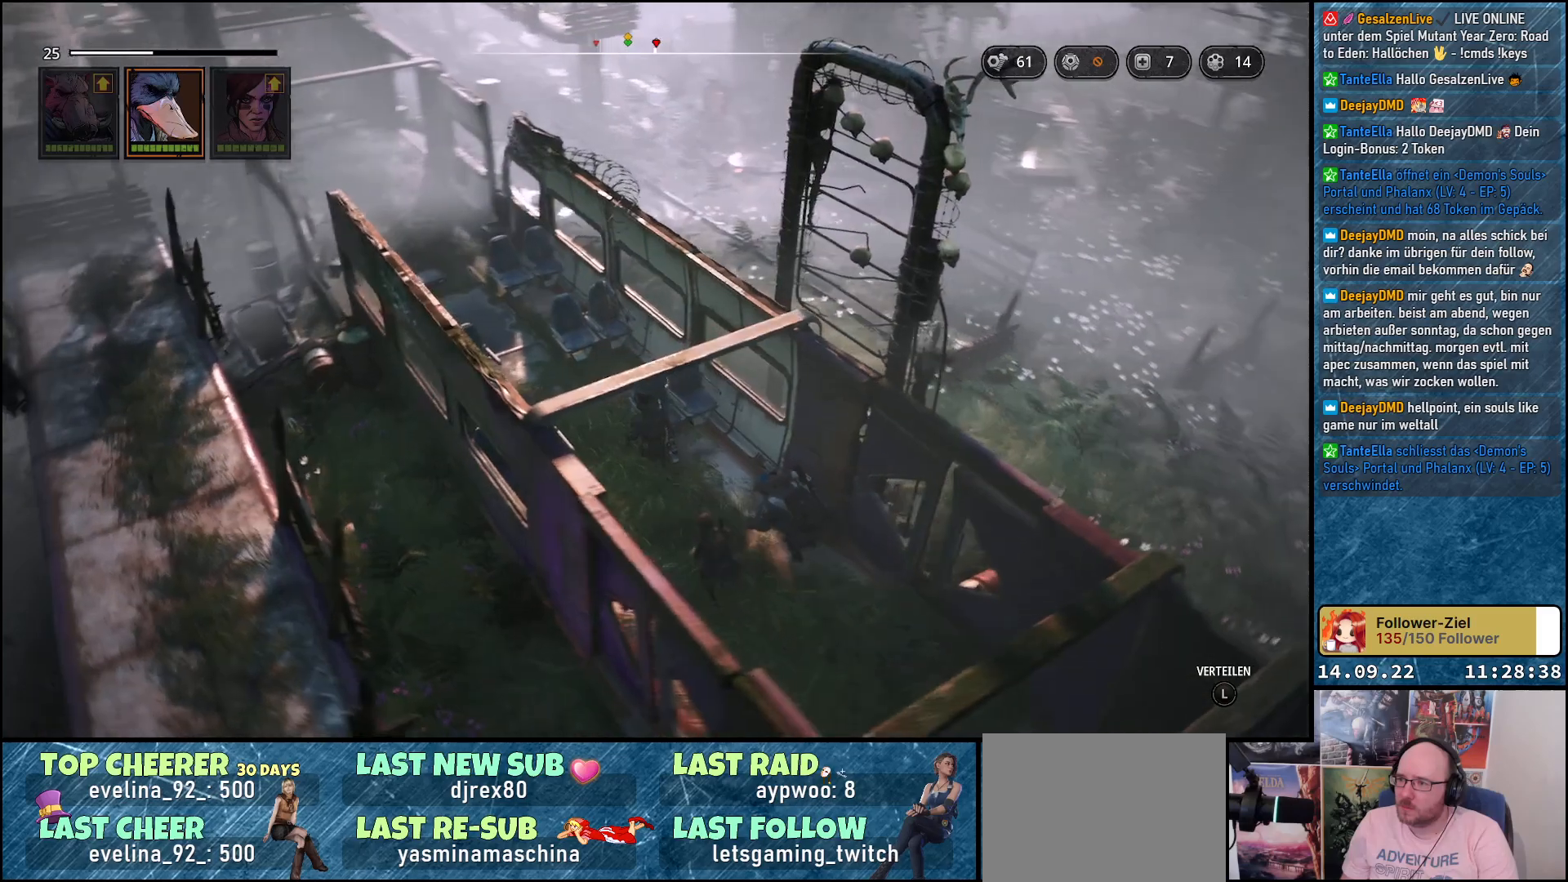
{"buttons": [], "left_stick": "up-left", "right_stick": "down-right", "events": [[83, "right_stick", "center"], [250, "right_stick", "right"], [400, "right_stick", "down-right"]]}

==

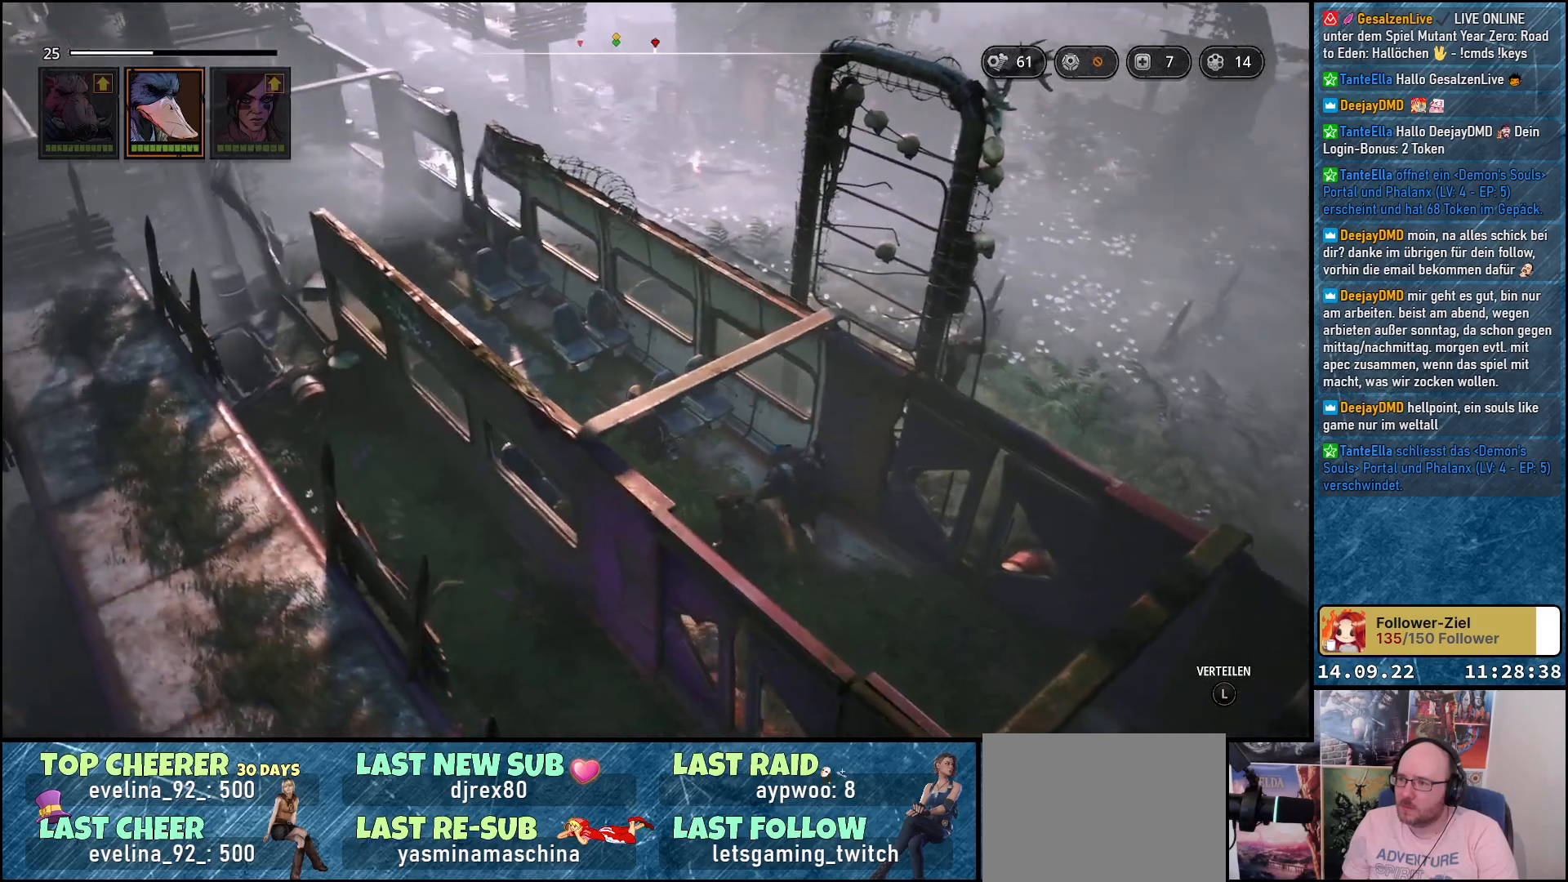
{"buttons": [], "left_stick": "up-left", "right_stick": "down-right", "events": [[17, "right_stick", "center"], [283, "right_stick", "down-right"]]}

==

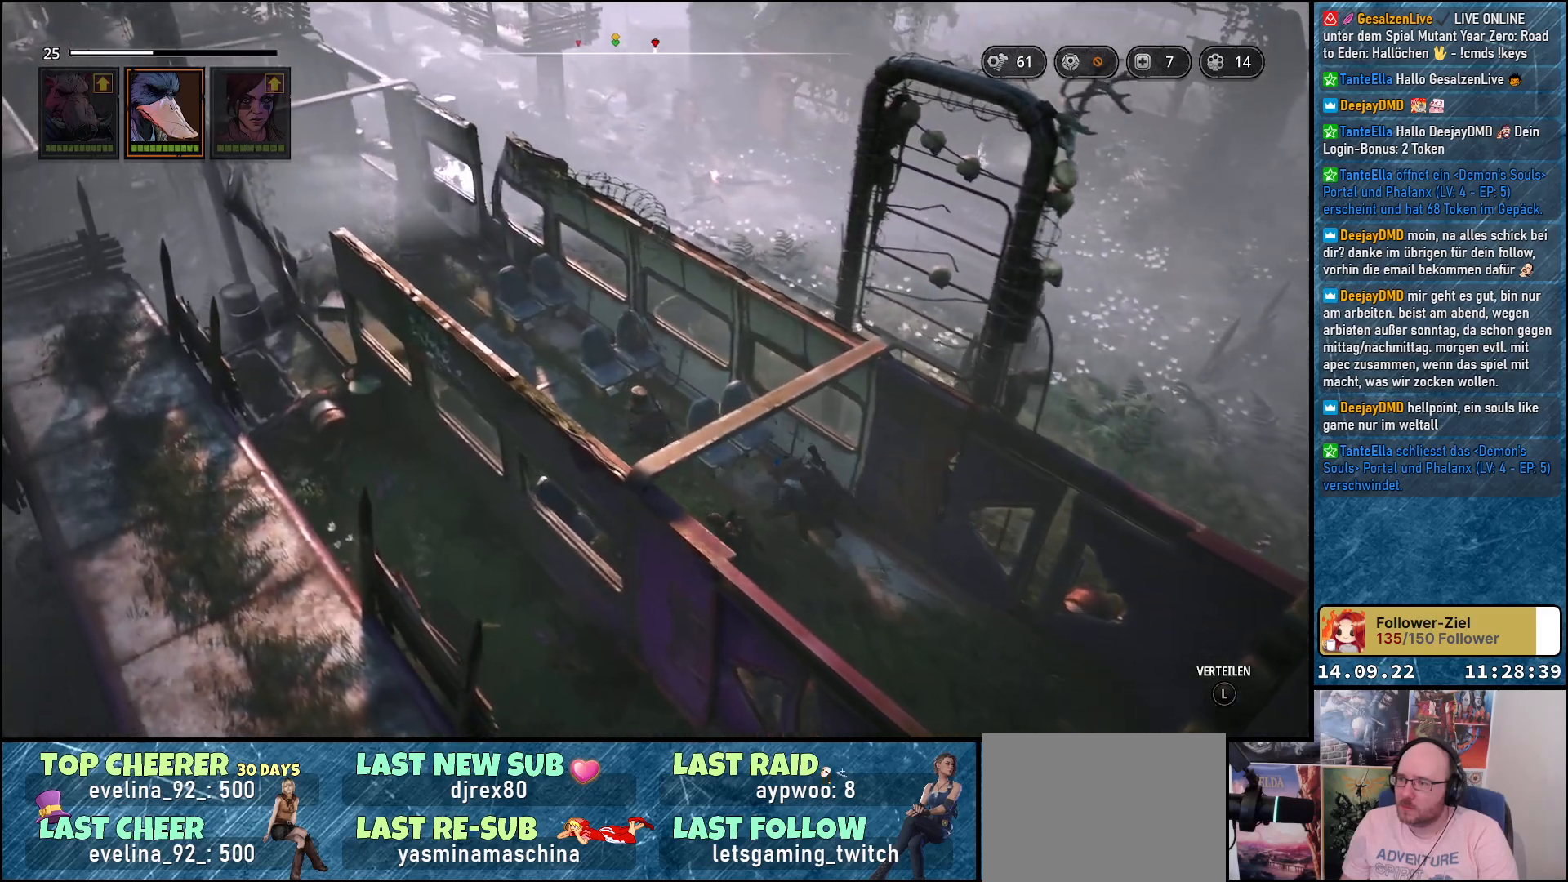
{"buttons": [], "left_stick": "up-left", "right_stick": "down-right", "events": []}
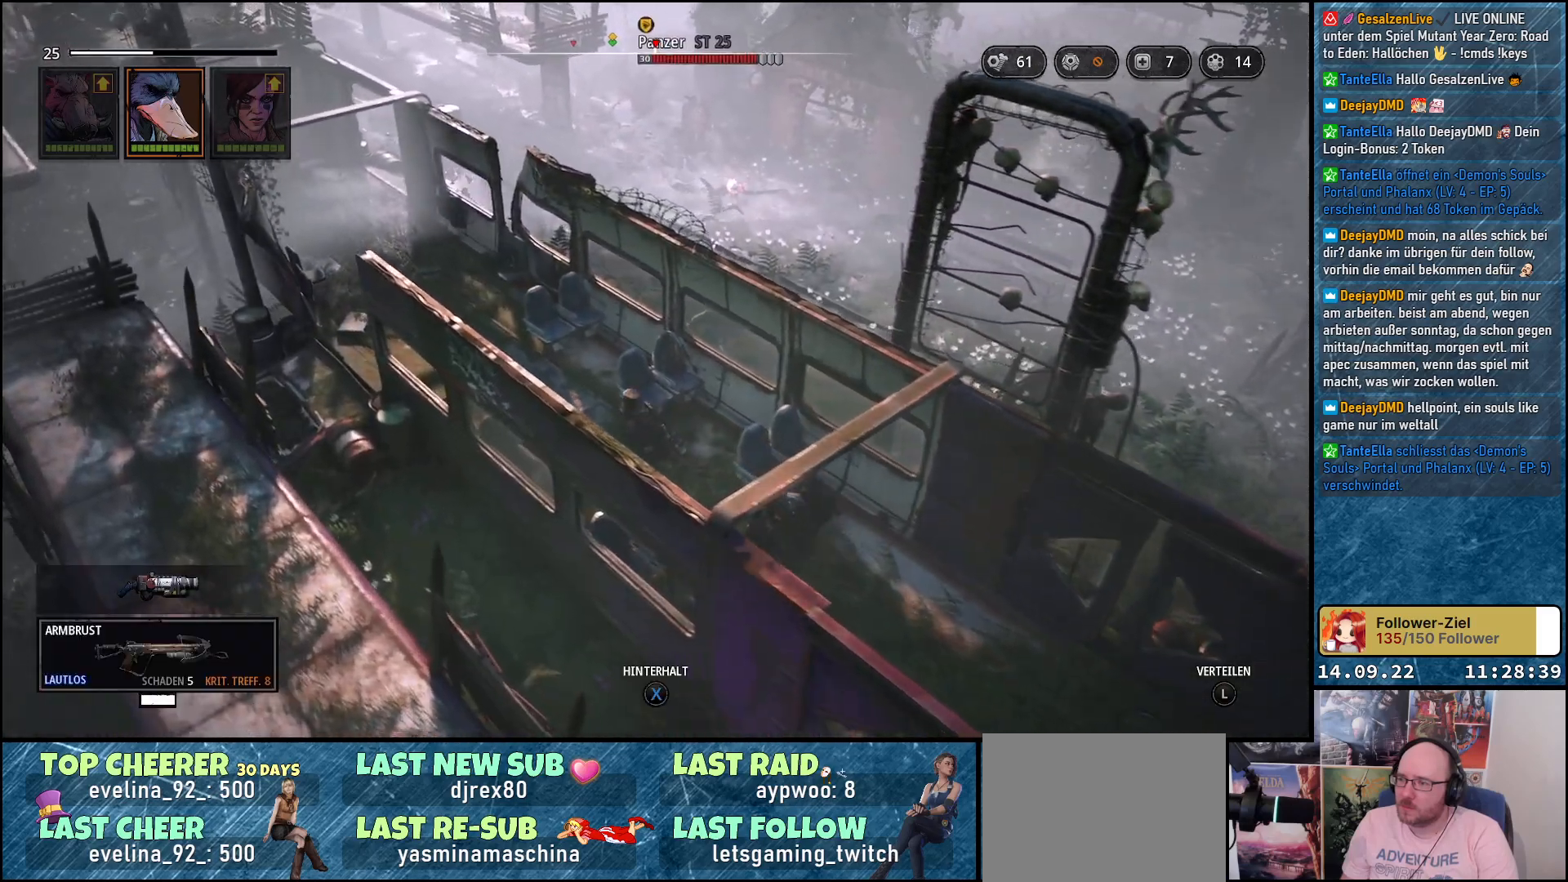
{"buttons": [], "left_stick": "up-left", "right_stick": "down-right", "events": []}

__EXERCISE__: Look through the records and gather every line containing "center".

__RESPONSE FOR THIS EXERCISE__:
{"buttons": [], "left_stick": "up-left", "right_stick": "down-right", "events": [[83, "right_stick", "center"], [250, "right_stick", "right"], [400, "right_stick", "down-right"]]}
{"buttons": [], "left_stick": "up-left", "right_stick": "down-right", "events": [[17, "right_stick", "center"], [283, "right_stick", "down-right"]]}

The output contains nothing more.